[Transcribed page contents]
──────────

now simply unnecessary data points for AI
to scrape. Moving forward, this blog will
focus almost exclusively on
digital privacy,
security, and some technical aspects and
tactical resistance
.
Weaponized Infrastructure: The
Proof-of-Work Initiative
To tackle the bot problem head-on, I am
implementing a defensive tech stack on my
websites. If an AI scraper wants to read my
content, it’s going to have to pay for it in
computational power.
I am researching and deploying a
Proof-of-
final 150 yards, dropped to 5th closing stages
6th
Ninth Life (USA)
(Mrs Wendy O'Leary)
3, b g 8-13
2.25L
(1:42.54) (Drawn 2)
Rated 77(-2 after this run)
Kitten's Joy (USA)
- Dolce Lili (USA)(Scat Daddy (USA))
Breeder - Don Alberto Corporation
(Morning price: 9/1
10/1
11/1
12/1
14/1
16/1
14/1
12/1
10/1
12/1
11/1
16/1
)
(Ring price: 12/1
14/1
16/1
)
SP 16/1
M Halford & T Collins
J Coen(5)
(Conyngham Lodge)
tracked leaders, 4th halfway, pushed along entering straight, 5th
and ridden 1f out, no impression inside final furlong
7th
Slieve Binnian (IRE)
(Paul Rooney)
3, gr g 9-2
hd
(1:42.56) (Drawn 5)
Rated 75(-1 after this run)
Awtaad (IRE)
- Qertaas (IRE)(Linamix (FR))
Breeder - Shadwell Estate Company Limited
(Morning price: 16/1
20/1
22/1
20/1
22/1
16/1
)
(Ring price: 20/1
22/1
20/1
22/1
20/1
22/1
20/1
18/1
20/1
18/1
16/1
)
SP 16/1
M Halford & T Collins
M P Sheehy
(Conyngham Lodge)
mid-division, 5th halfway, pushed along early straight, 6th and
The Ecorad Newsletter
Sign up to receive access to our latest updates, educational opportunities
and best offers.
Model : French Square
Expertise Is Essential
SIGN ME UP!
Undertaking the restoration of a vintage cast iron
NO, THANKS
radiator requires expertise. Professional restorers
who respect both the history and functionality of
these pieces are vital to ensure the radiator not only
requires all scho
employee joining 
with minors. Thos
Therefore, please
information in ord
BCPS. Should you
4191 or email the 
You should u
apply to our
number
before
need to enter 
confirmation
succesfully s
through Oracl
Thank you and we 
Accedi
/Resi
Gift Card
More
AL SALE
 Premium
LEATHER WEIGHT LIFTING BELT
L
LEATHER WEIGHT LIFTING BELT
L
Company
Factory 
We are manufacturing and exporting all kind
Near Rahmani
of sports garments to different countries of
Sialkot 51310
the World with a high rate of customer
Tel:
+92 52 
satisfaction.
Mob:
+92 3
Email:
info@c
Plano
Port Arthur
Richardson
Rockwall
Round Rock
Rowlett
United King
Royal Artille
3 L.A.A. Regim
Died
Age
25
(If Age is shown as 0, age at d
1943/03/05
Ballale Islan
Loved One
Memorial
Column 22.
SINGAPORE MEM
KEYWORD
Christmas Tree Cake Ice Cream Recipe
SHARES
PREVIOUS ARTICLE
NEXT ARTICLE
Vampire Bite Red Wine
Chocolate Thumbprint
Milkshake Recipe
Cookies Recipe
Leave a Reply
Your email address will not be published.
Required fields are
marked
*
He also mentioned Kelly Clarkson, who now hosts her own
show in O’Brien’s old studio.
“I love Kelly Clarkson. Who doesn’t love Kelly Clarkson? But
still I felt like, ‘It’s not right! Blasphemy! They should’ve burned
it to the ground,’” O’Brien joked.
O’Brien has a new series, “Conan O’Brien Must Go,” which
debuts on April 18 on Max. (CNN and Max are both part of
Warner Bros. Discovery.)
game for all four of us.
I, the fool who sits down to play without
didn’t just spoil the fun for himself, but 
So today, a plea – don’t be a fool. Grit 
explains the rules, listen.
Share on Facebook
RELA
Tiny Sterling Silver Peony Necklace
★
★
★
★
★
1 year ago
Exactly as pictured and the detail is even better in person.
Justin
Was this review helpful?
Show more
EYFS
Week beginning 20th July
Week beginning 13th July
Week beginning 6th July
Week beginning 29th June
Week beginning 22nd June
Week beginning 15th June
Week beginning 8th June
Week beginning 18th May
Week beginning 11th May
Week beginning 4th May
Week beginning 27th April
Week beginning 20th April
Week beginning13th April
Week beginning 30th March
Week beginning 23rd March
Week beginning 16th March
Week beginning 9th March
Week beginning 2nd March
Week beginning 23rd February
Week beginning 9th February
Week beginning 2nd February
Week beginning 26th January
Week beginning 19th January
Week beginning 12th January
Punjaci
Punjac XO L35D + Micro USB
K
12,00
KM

──────────

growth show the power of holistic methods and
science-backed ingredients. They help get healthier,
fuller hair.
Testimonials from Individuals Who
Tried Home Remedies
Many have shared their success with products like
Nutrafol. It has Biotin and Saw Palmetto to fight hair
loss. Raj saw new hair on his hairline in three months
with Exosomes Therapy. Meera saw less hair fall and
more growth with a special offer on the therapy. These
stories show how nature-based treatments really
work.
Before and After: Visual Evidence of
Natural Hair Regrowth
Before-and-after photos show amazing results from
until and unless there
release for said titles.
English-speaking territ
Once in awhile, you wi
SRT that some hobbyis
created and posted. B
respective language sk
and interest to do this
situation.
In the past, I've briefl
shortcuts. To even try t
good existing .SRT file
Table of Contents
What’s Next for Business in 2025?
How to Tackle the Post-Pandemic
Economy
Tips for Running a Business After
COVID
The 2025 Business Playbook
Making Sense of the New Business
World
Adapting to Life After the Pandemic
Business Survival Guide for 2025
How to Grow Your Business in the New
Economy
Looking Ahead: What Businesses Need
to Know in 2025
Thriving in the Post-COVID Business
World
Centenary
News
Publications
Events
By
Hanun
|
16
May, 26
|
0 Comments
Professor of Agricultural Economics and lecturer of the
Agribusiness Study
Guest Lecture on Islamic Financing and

──────────

• Exercise objective: Consider the entries above and return each line with the string "Breeder".

• Answer area:
Breeder - Don Alberto Corporation
Breeder - Shadwell Estate Company Limited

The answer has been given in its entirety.